15 “The shrewd one” will be particularly cautious if the “word,” or recommendation, comes from someone whose qualifications are questionable. “The shrewd one” might reason: ‘He says that this vitamin, herb, or diet supposedly helped someone, but are there adequate witnesses to establish the matter? People differ. Is there valid reason to trust that it will help me? Should I do more research or even consult with some who are known to be trained or qualified in this field?’
16. Considering what questions could help us to demonstrate “soundness of mind” regarding health recommendations?
16 God’s Word admonishes us “to live with soundness of mind . . . amid this present system of things.” (Titus 2:12) Having “soundness of mind,” or being sober-minded, should certainly come into play when the explanation of a diagnostic method or therapy seems strange or mysterious. Can the practitioner or the one promoting it explain satisfactorily how it works? Is it in accord with known facts, and do numerous qualified people view it as credible? (Prov. 22:29) Or is the main appeal to the emotions? Perhaps the claim is that it was discovered or used in a distant or remote place, as if hidden from modern research.
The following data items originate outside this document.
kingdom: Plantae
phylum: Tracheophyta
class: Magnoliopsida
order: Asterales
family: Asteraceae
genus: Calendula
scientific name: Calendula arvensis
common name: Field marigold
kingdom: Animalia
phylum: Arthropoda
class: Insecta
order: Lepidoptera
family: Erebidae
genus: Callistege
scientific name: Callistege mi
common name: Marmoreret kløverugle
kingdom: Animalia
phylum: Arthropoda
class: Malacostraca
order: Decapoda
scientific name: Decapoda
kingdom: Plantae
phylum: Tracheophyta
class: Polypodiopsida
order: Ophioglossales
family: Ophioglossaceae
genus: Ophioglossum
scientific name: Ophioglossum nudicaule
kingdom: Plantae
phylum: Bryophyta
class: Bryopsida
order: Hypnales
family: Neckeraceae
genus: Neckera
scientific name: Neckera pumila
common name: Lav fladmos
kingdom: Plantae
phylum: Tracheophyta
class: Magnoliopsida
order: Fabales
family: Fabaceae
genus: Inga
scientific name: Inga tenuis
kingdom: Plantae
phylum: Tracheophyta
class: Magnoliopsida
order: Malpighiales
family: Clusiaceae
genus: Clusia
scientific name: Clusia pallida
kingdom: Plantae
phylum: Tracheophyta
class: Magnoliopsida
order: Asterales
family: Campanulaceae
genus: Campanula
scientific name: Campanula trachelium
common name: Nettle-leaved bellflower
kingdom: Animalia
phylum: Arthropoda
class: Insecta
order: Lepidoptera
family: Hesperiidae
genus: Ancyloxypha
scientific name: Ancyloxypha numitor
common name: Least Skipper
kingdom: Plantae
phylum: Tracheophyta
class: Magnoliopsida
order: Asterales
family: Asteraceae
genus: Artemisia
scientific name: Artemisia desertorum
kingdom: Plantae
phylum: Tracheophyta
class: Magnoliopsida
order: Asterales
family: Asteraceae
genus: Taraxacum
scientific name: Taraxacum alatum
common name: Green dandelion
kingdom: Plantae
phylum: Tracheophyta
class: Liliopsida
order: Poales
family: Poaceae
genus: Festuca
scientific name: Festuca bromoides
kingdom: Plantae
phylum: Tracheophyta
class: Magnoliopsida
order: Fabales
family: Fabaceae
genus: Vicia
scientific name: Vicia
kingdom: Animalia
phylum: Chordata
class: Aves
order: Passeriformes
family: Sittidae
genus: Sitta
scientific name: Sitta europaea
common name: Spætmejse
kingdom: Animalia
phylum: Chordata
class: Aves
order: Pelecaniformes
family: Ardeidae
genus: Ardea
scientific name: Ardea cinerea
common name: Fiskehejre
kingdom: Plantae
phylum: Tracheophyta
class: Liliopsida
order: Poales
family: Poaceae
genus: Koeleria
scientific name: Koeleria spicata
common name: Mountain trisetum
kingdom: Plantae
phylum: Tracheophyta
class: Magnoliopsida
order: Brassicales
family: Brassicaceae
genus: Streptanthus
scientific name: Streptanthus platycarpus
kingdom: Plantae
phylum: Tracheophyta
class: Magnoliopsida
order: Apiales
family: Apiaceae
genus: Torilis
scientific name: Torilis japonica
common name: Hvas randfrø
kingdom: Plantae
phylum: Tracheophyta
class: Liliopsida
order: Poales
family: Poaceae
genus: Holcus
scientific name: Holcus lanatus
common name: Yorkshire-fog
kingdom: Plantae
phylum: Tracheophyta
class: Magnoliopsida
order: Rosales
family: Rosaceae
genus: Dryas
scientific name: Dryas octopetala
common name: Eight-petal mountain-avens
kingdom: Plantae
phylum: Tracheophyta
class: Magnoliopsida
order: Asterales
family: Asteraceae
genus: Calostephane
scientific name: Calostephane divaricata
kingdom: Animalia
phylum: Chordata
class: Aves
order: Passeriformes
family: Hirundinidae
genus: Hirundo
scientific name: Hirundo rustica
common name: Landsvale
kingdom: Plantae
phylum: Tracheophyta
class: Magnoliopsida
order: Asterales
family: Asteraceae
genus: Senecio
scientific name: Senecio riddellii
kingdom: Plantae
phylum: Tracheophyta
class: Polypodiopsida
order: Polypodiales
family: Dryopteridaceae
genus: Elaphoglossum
Does such a claim prove anything or even seem reasonable? Some diagnostic devices or forms of treatment are described as using a ‘secret substance’ or ‘body force.’ That warrants serious caution because God warned against “the use of magical power” and spirit mediums.
“GOOD HEALTH TO YOU!”
17. We should have what reasonable desire?
17 The first-century governing body sent an important letter to the congregations. After listing things that Christians must avoid, the letter concluded: “If you carefully keep yourselves from these things, you will prosper. Good health to you!” (Acts 15:29) The final words, a type of complimentary close, can also be rendered “be strong.” We definitely want to prosper in “good health” and be strong as we serve our great God.
18, 19. What can we look forward to in the new world?
18 As long as the present system of things remains and we are imperfect, sickness is a fact that we must face. We cannot expect now to be cured miraculously. However, Revelation 22:1, 2 points to the time when we will be healed completely. The apostle John saw in vision “a river of water of life” and “trees of life” with leaves “for the healing of the nations.” This does not refer to any herbal remedy now or in the future. Rather, it points to Jehovah’s provision through Jesus for giving everlasting life to obedient mankind
19 As we await that glorious future, we know that Jehovah is interested in each of us personally, even when we are ill. We can be confident, just as David was, that our God will sustain us during any time of sickness. And with David we can say: “As for me, you uphold me because of my integrity; you will keep me in your presence forever.”
^ par. 13 The book The Origins and Ancient History of Wine reports: “It has been shown experimentally that living typhoid and other dangerous microbes rapidly die when mixed with wine.”